Jumat, 30 September 2016

Jelajah Ternate-Tidore-Pulau Morotai, Maluku Utara ( Part-3)

Setelah seharian muter-muter Pulau Tidore, malam harinya saya pun melanjutkan perjalanan menuju Pulau Morotai dengan menggunakan kapal KM Ratu Maria. Jadwal berangkat Km Ratu Maria pukul 19.00 WIT akan tetapi baru berangkat pukul 20.30 WIT. Harga tiket kapal ini adalah Rp165.000. untuk pembelian tiket kapal KM Ratu Maria dapat di beli di loket yang berada disekitar kawasan Pelabuhan Ahmad Yani. Perjalanan menuju Pulau Morotai ditempuh kurang lebih 8 jam perjalanan.

Hari Ketiga

Hari ketiga, Pukul 06.00 WIT saya pun tiba di Pelabuhan Daruba, Pulau Morotai. Pulau Morotai merupakan salah satu Pulau yang berada di ujung Utara Indonesia. Pulau Morotai Berada di kepulauan Halmahera  dan bagian dari Provinsi Maluku Utara. Pulau Morotai ini terkenal dengan Wisata sejarah, keindahan baharinya dan juga wisata alamnya. Pulau Morotai merupakan salah satu destinasi wisata untuk melihat sisa-sisa perang dunia ke-II. Menurut sejarah, Pulau Morotai merupakan basis militer jepang untuk menguasai Indonesia, Filiphina dan sebagian Malaysia. Beberapa sisa-sisa perang dunia ke-II ada seperti altileri, bangkai kapal perang, landasan pacu dan bunker. 
Peta Wisata Pulau Morotai
Setelah kapal menepi di dermaga Pelabuhan Daruba, Saya pun segera menuju tempat persewaan Speedboat untuk menuju Pulau-pulau di sekitaran Pulau Morotai. Lokasi tempat penyewaan speedboat berada di sisi sebelah kanan pelabuhan daruba. Untuk tarif sewa speedboat berkisar antara Rp600.000 hingga 1 Juta rupiah perhari tergantung keahlian tawar menawar :D. setelah melalui proses negoisasi yang cukup alot, akhirnya terjadilah kesepakatan harga sewa yaitu Rp600.000.

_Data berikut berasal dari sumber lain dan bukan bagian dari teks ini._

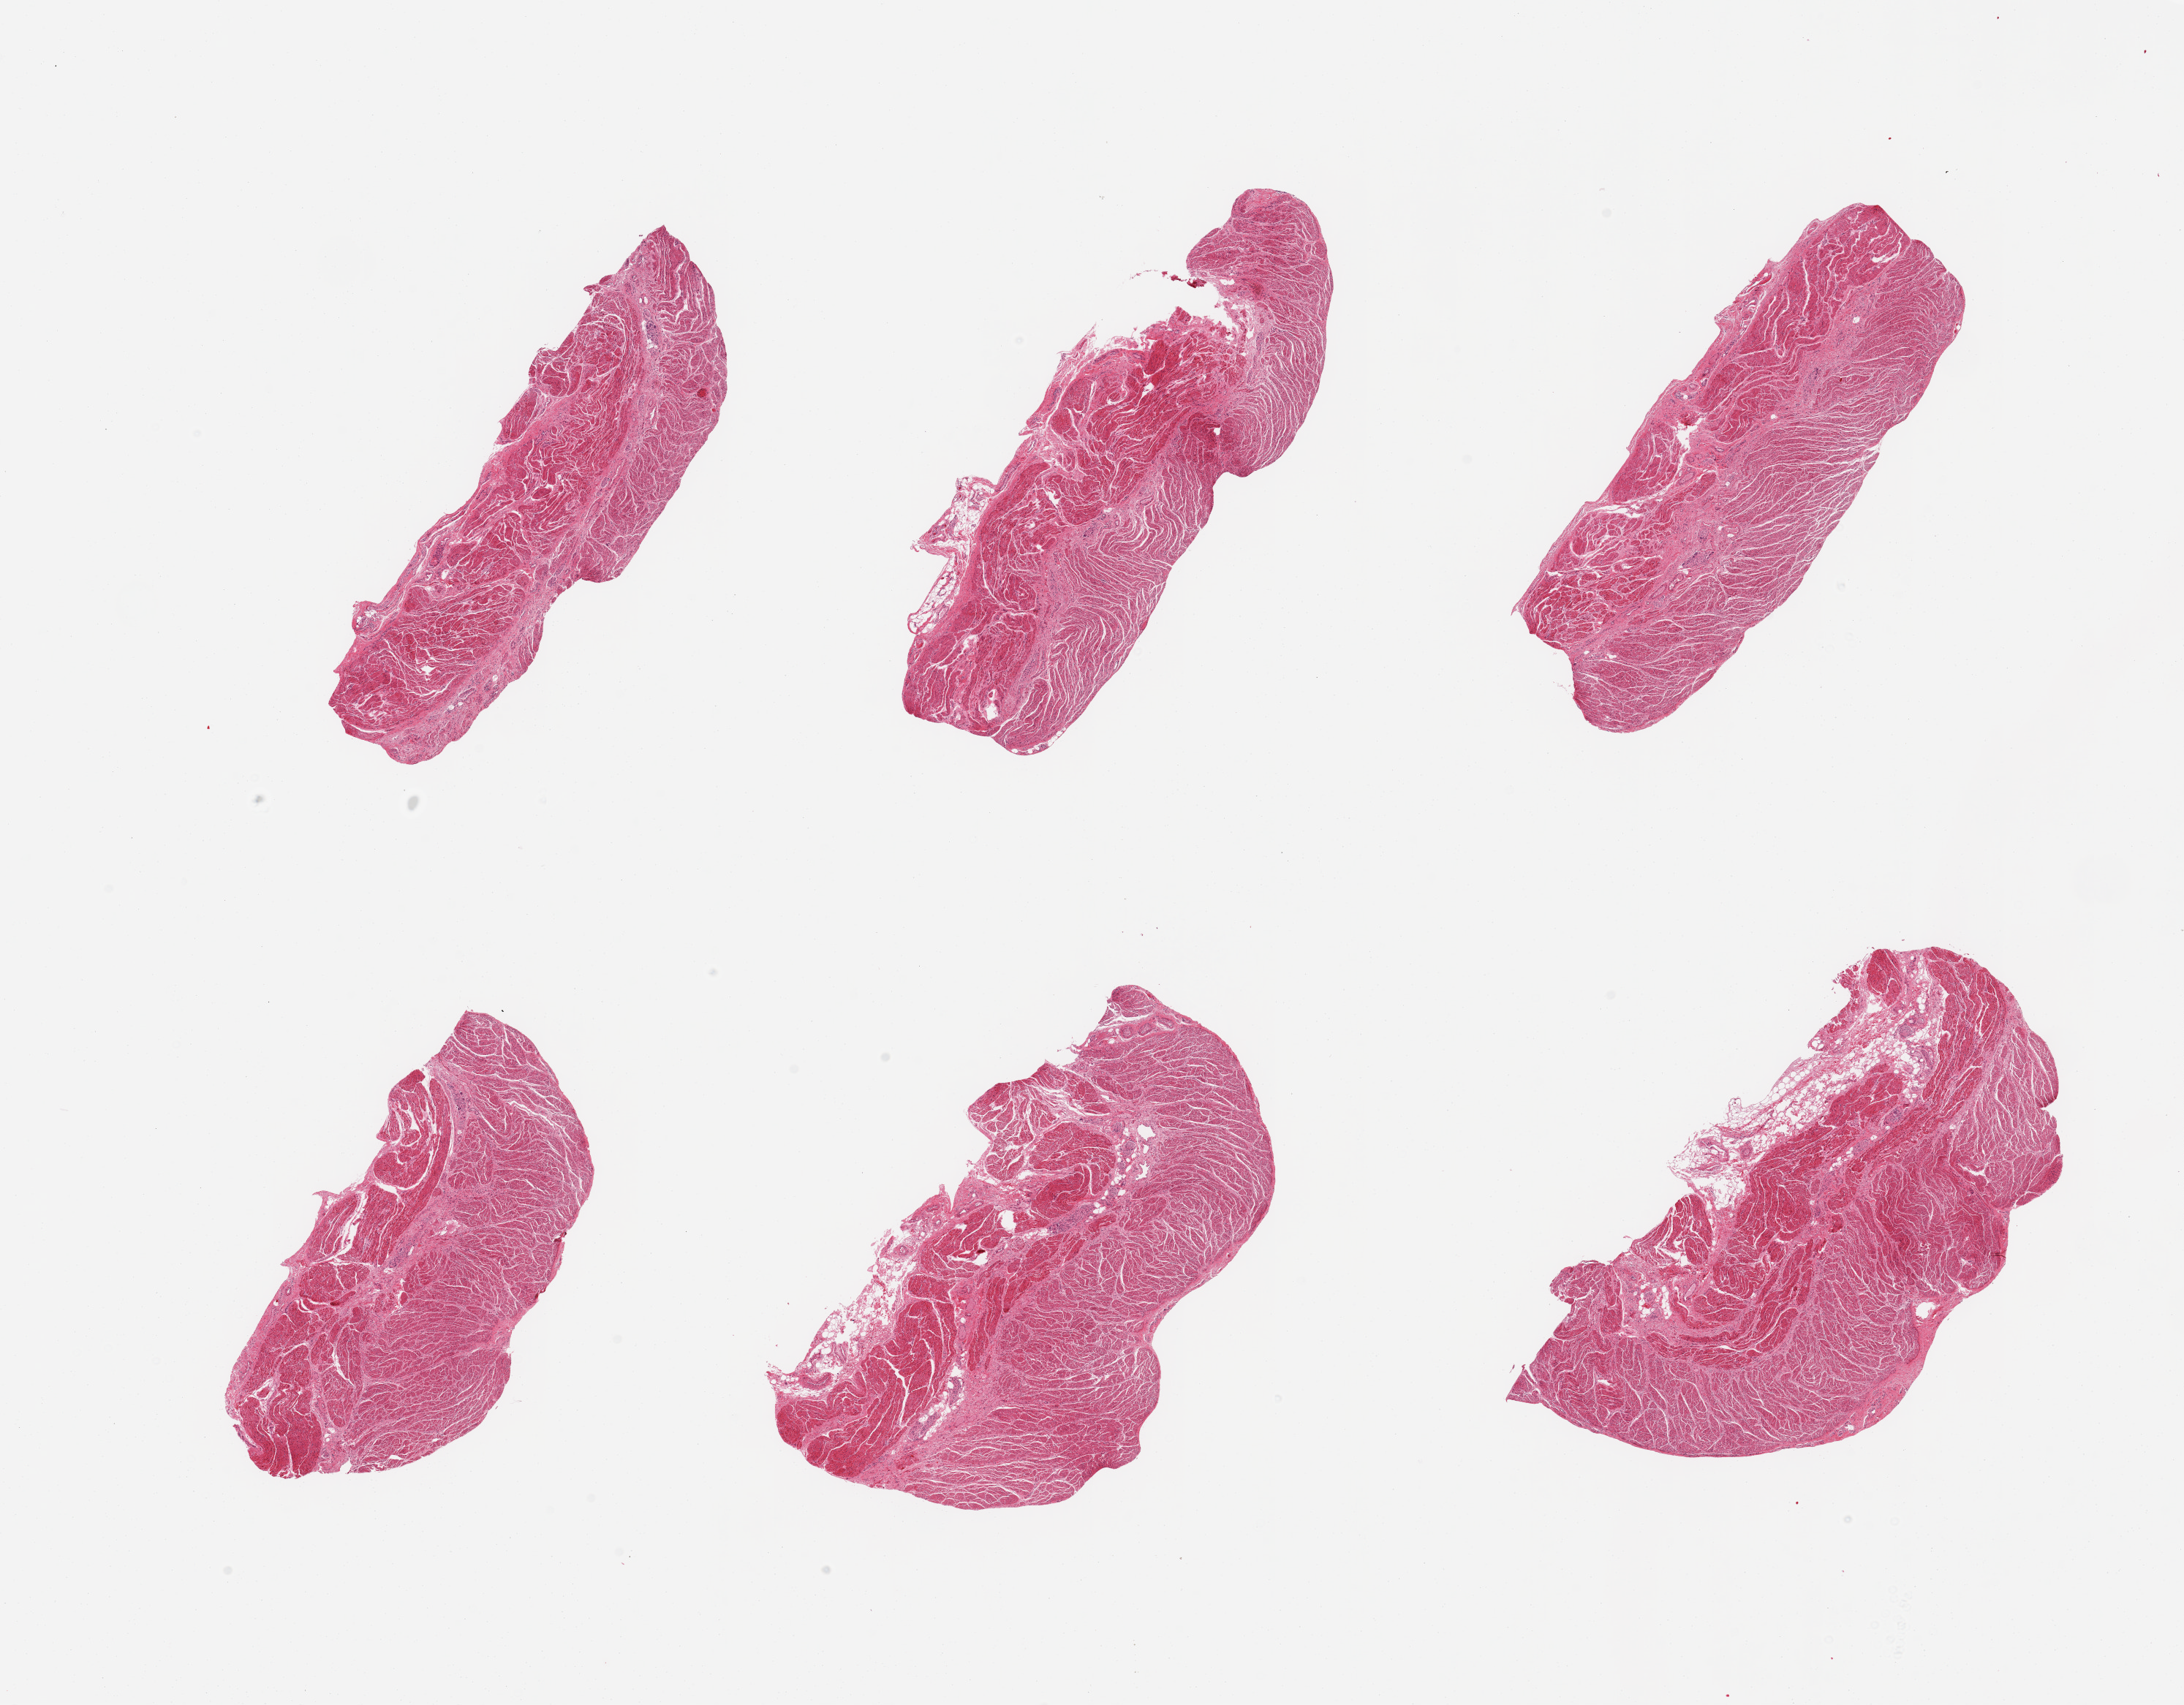
Digitized H&E-stained section, shown as a low-resolution overview of the whole scanned area (about 23.6 x 18.4 mm, from a 20x scan). PAXgene-fixed paraffin-embedded (PFPE) section. Target tissue: gastroesophageal junction. Tissue donor sample.
Review note (as recorded): 6 pieces; well dissected.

Setelah terjadi kesepakan sewa speedboat, tujuan pertama saya adalah Pulau Zum-Zum. Pulau Zum-Zum terletak tidak terlalu jauh dari Pelabuhan Daruba. Untuk menuju Pulau ini hanya ditempuh dengan waktu 30 menit. Pulau Zum-Zum berhadapan langsung dengan samudera pasifik yang memiliki letak strategis pada Perang dunia ke-II. Pulau Zum-Zum merupakan saksi bisu terjadinya perang dunia ke-II. Pulau Zum-zum juga dinamakan Pulau Mac Arthur. karena pada masa Perang Dunia ke-II, pulau ini pernah ditinggali oleh Jenderal MacArthur, pemimpin pasukan sekutu untuk kawasan Asia Pasifik pada masa perang tersebut. Di Pulau Zum-Zum ini juga terdapat Monumen Mac Arthur sebagai tanda bahwa jenderal tersbeut pernah tinggal di Pulau tersebut. Selain menyimpan cerita sejarah, Pulau Zum-Zum juga menyimpan keindahan alam yang sangat menakjubkan. Pasir Putih dan jernihnya air menambah keindahan Pulau ini. Selain monument Mac Arthur, di Pulau zum-Zum juga terdapat monument Nakamura dan juga di Pulau ini ada goa sisa persembunyian Mac Arthur. Pulau Zum-Zum merupakan pulau tak berpenghuni dan sayanya pulau ini kurang begitu terawatt terlihat dari banyaknya semak belukar yang menutupi jalan-jalan setapak yang ada di Pulau ini. 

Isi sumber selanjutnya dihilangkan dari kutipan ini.